Comme cela a été mentionné en introduction, un modèle spécifique a été établi pour réaliser une extrapolation à l’ensemble de la Suisse. Il se fonde sur les valeurs moyennes actuelles trouvées sur les portails accessibles au public ainsi que sur des données fournies par des experts. À cet effet, il a été admis que le bordereau d’impôt de la ville de Lucerne était représentatif de tout le pays. Le résultat a ensuite été extrapolé à l’ensemble de la Suisse.

L’analyse révèle qu’en cas de changement de système et de maintien des taux hypothécaires à 1,5 %, chaque propriétaire suisse économiserait en moyenne 3318 francs d’impôts par an, soit 2611 francs pour l’impôt cantonal et communal et 707 francs pour l’impôt fédéral. Cela ne serait pas sans conséquences pour les collectivités publiques. À l’échelle suisse, les recettes de l’impôt sur le revenu diminueraient de quelque 4,66 milliards de francs, soit 3,67 milliards pour les cantons et communes et 994 millions pour la Confédération.
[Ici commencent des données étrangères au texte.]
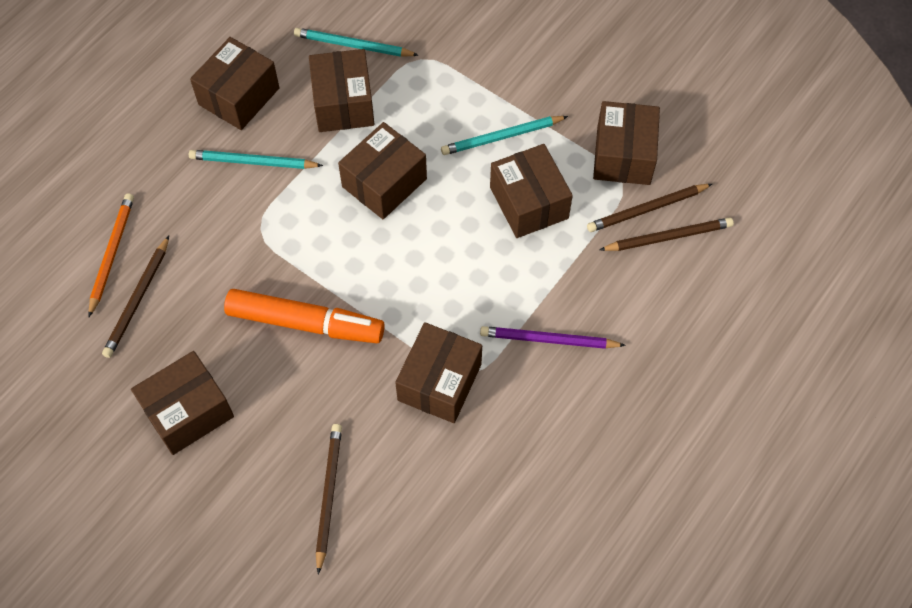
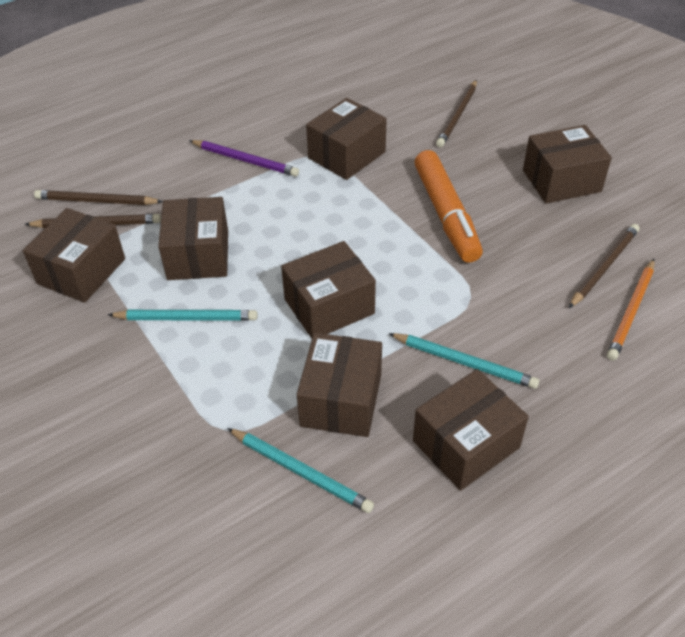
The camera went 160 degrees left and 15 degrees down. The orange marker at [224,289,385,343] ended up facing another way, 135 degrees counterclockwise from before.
Compte tenu des amortissements probables réalisés jusqu’à l’entrée en vigueur d’un changement de système, les propriétaires suisses de logement seraient bénéficiaires jusqu’à ce que le taux hypothécaire moyen s’élève à 5,19 %. Le seuil de rentabilité serait alors atteint pour les propriétaires moyens en Suisse. Au-delà, un changement de système n’en vaudrait plus la peine. Un tel changement semble donc actuellement attrayant pour les propriétaires de logement. Il faut cependant rappeler que tout changement de système produit aussi des perdants, dont feraient ici partie notamment les locataires, les banques, les entreprises d’entretien et de rénovation ainsi que l’État. La modification de la loi entrera-t-elle effectivement en vigueur, et jusqu’où ira-t-elle ? La question reste ouverte.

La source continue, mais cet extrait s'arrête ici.